Coomes is a Japanese and American writer born in Nagoya and currently residing in Chicago, where she is a student at the Litowitz MFA & MA in nonfiction. Her writing has appeared in The Atlantic, EATER, and Catapult, among other places, and has been nominated for a Pushcart Prize and a Chicago Review of Books Award.  Her Longreads essay, “Notes on Citizenship,” which uses her experience having dual citizenship to question how we define home, belonging, and even humanity, was listed as a Notable Mention in Best American Travel Writing 2020. In 2018 she was an Aspen Summer Words Fellow in Memoir, and in 2019 a Tin House Scholar. In addition to her creative nonfiction, she has published both fiction and poetry including Haircut Poems, a chapbook published by Dancing Girl Press, and is also a film reviewer and regular contributor at the Chicago READER.
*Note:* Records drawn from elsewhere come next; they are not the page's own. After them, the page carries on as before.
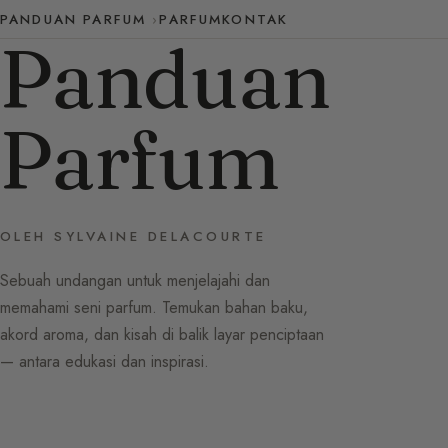
PANDUAN PARFUM
PARFUM
KONTAK
Panduan
Parfum
OLEH SYLVAINE DELACOURTE
Sebuah undangan untuk menjelajahi dan
memahami seni parfum. Temukan bahan baku,
akord aroma, dan kisah di balik layar penciptaan
— antara edukasi dan inspirasi.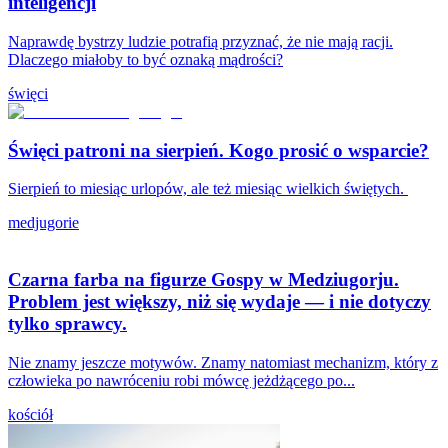
inteligencji
Naprawdę bystrzy ludzie potrafią przyznać, że nie mają racji.
Dlaczego miałoby to być oznaką mądrości?
święci
Święci patroni na sierpień. Kogo prosić o wsparcie?
Sierpień to miesiąc urlopów, ale też miesiąc wielkich świętych.
medjugorie
Czarna farba na figurze Gospy w Medziugorju.
Problem jest większy, niż się wydaje — i nie dotyczy
tylko sprawcy.
Nie znamy jeszcze motywów. Znamy natomiast mechanizm, który z
człowieka po nawróceniu robi mówcę jeżdżącego po...
kościół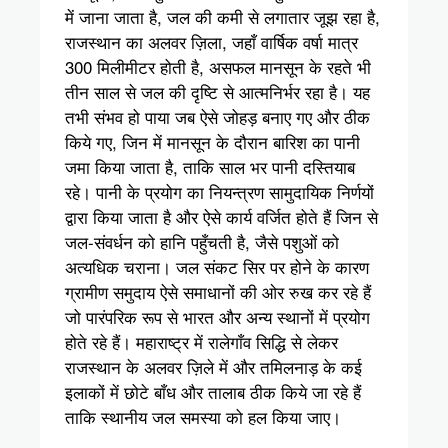
में जाना जाता है, जल की कमी से लगातार जूझ रहा है,
राजस्थान का अलवर ज़िला, जहाँ वार्षिक वर्षा मात्र
300 मिलीमीटर होती है, असफल मानसून के रहते भी
तीन साल से जल की दृष्टि से आत्मनिर्भर रहा है। यह
तभी संभव हो पाया जब ऐसे जोहड़ बनाए गए और ठीक
किये गए, जिन में मानसून के दौरान बारिश का पानी
जमा किया जाता है, ताकि साल भर पानी दस्तियाब
रहे। पानी के प्रयोग का नियन्त्रण सामुदायिक निर्णयों
द्वारा किया जाता है और ऐसे कार्य वर्जित होते हैं जिन से
जल-संवर्धन को हानि पहुँचती है, जैसे पशुओं को
अत्यधिक चराना। जल संकट सिर पर होने के कारण
ग्रामीण समुदाय ऐसे समाधानों की ओर रुख कर रहे हैं
जो पारंपरिक रूप से भारत और अन्य स्थानों में प्रयोग
होते रहे हैं। महाराष्ट्र में रालेगाँव सिद्धि से लेकर
राजस्थान के अलवर ज़िले में और तमिलनाड़ के कई
इलाकों में छोटे बाँध और तालाब ठीक किये जा रहे हैं
ताकि स्थानीय जल समस्या को हल किया जाए।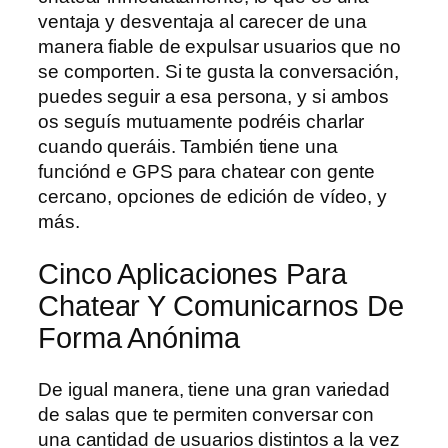
ventaja y desventaja al carecer de una
manera fiable de expulsar usuarios que no
se comporten. Si te gusta la conversación,
puedes seguir a esa persona, y si ambos
os seguís mutuamente podréis charlar
cuando queráis. También tiene una
funciónd e GPS para chatear con gente
cercano, opciones de edición de vídeo, y
más.
Cinco Aplicaciones Para
Chatear Y Comunicarnos De
Forma Anónima
De igual manera, tiene una gran variedad
de salas que te permiten conversar con
una cantidad de usuarios distintos a la vez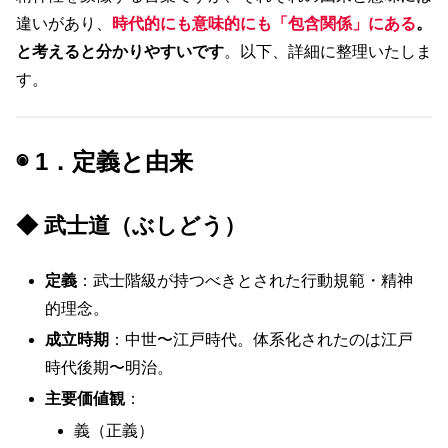
違いがあり、
時代的にも意味的にも「包含関係」にある
。
と考えると分かりやすいです
。以下、詳細に整理いたしま
す。
◉ 1．定義と由来
◆ 武士道（ぶしどう）
定義
：武士階級が持つべきとされた行動規範・精神
的理念。
成立時期
：中世〜江戸時代。体系化されたのは江戸
時代後期〜明治。
主要価値観
：
義（正義）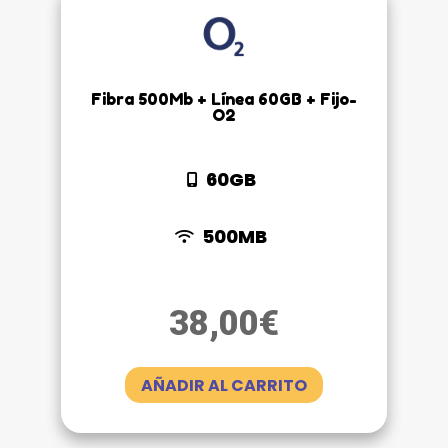
Fibra 500Mb + Línea 60GB + Fijo-
O2
60GB
500MB
38,00
€
AÑADIR AL CARRITO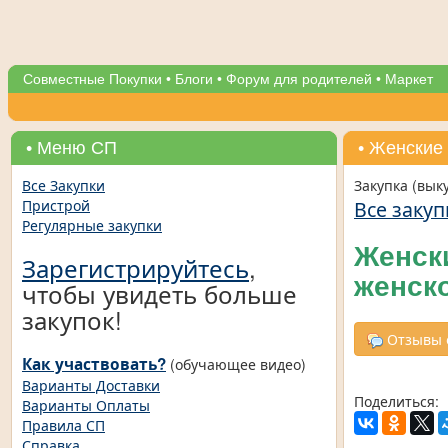
Совместные Покупки
•
Блоги
•
Форум для родителей
•
Маркет
• Меню СП
• Женские
Все Закупки
Закупка (вык
Все закуп
Пристрой
Регулярные закупки
Женск
Зарегистрируйтесь
,
женск
чтобы увидеть больше
закупок!
Отзывы о
Как участвовать?
(обучающее видео)
Варианты Доставки
Поделиться:
Варианты Оплаты
Правила СП
Справка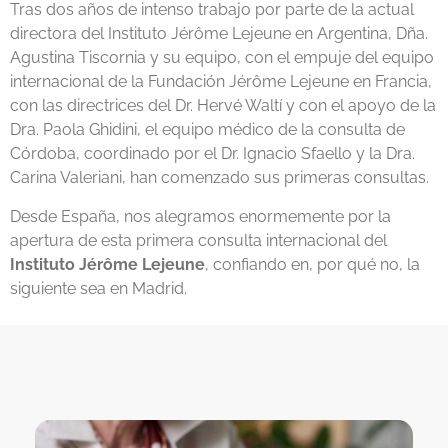
Tras dos años de intenso trabajo por parte de la actual
directora del Instituto Jérôme Lejeune en Argentina, Dña.
Agustina Tiscornia y su equipo, con el empuje del equipo
internacional de la Fundación Jérôme Lejeune en Francia,
con las directrices del Dr. Hervé Waltí y con el apoyo de la
Dra. Paola Ghidini, el equipo médico de la consulta de
Córdoba, coordinado por el Dr. Ignacio Sfaello y la Dra.
Carina Valeriani, han comenzado sus primeras consultas.
Desde España, nos alegramos enormemente por la
apertura de esta primera consulta internacional del
Instituto Jérôme Lejeune
, confiando en, por qué no, la
siguiente sea en Madrid.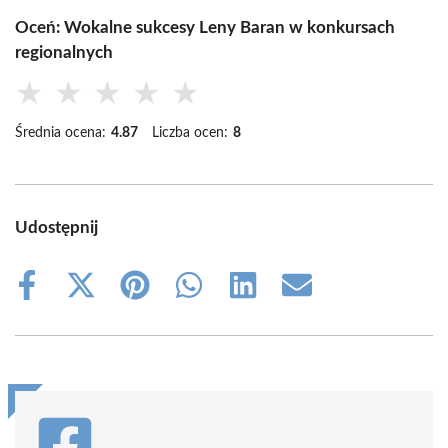
Oceń: Wokalne sukcesy Leny Baran w konkursach
regionalnych
★
★
★
★
★
Średnia ocena:
4.87
Liczba ocen:
8
Udostępnij
Share
Share
Share
Share
Share
Share
on
on
on
on
on
on
Facebook
X
Pinterest
WhatsApp
LinkedIn
Email
(Twitter)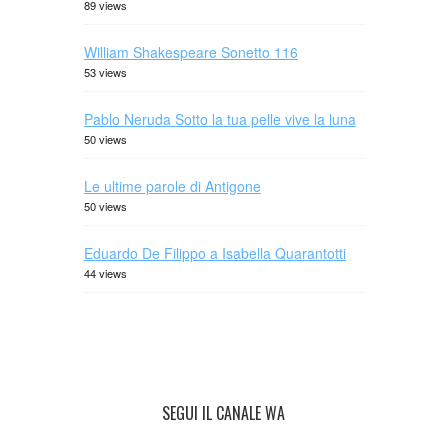
89 views
William Shakespeare Sonetto 116
53 views
Pablo Neruda Sotto la tua pelle vive la luna
50 views
Le ultime parole di Antigone
50 views
Eduardo De Filippo a Isabella Quarantotti
44 views
SEGUI IL CANALE WA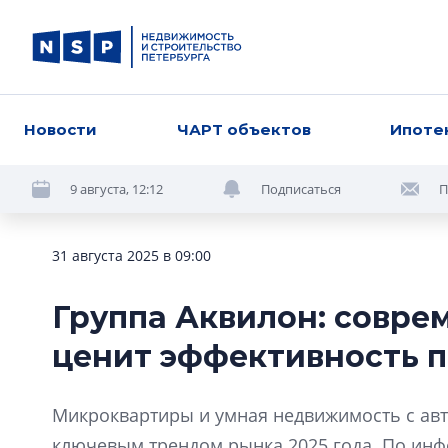
Новости
ЧАРТ объектов
Ипоте
9 августа, 12:12
Подписаться
П
31 августа 2025 в 09:00
Группа Аквилон: совре
ценит эффективность 
Микроквартиры и умная недвижимость с авт
ключевым трендом рынка 2025 года. По инф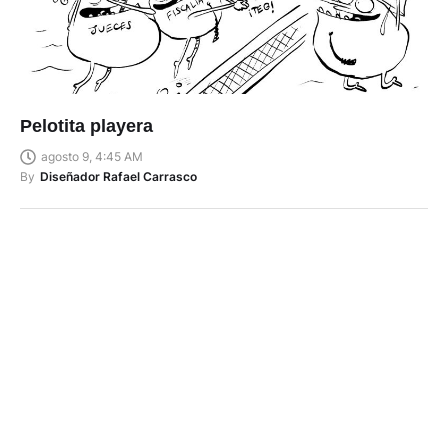
Pelotita playera
agosto 9, 4:45 AM
By
Diseñador Rafael Carrasco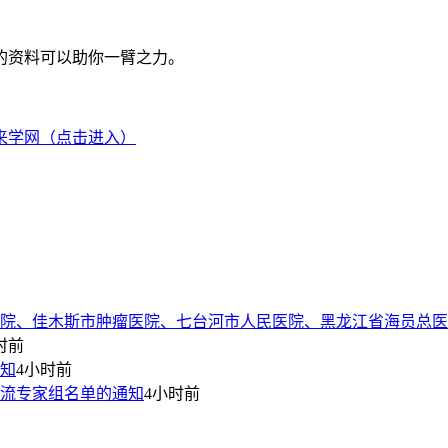
的资料可以助你一臂之力。
来学网（点击进入）
院、佳木斯市肿瘤医院、七台河市人民医院、黑龙江省海员总医
时前
通知
4小时前
流专家组名单的通知
4小时前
Her essay “On Jellyfish,” published in Wildness and included in their Omnibus edition, earned a nomination for Best American Essays 2019. In this three-part piece, Coomes uses the body of a jellyfish to examine her own experience of depression. With lyrical prose that itself takes on the otherworldly feel of a jellyfish while also exposing the metaphorical implications of how it exists in the world, she is able to dive deep into the question of what it means to be truly alive and, even more so, to want to be. The first time she sees a jellyfish, she describes it this way: “The eyeless jelly glistened on the sand, apathetic and opaque, slumped as if to say ​dead or alive, who cares? Can something with such a thin will be alive?” A few sentences later, the narrator herself becomes the sea creature, submerged in a bathtub, pondering disappearance. Through the translucent lens of the jellyfish, the narrator is able to not just understand her own feelings but also imagine a new way of experiencing the world, ultimately finding a desire to stay in it. In the last of the essay’s three segments, she envisions exchanging her own central nervous system for a jellyfish’s nerve net, in which “neurons scattershot like constellations through their forms, feeling everything at once, but nothing specifically.” She then relives, in a single moment, through a spectacular compression of time, a mosaic of euphoric memories and ecstatic sensations like “the feeling of good cinema, how it pushes your heart just slightly wider; … the way summer sidles up flirtatiously and suddenly you are bare-armed and dancing; walking home; your mother; mama; the slow swivel of your faces towards the light; every morning your father prays ​Thank you God, for fresh air and blue sky​; a preponderance of evidence; a totality flush against your skin; everything specifically and nothing at all.” So, through wearing the cellophane-like skin, she reaches for transcendence and finds her desire to remain here and alive.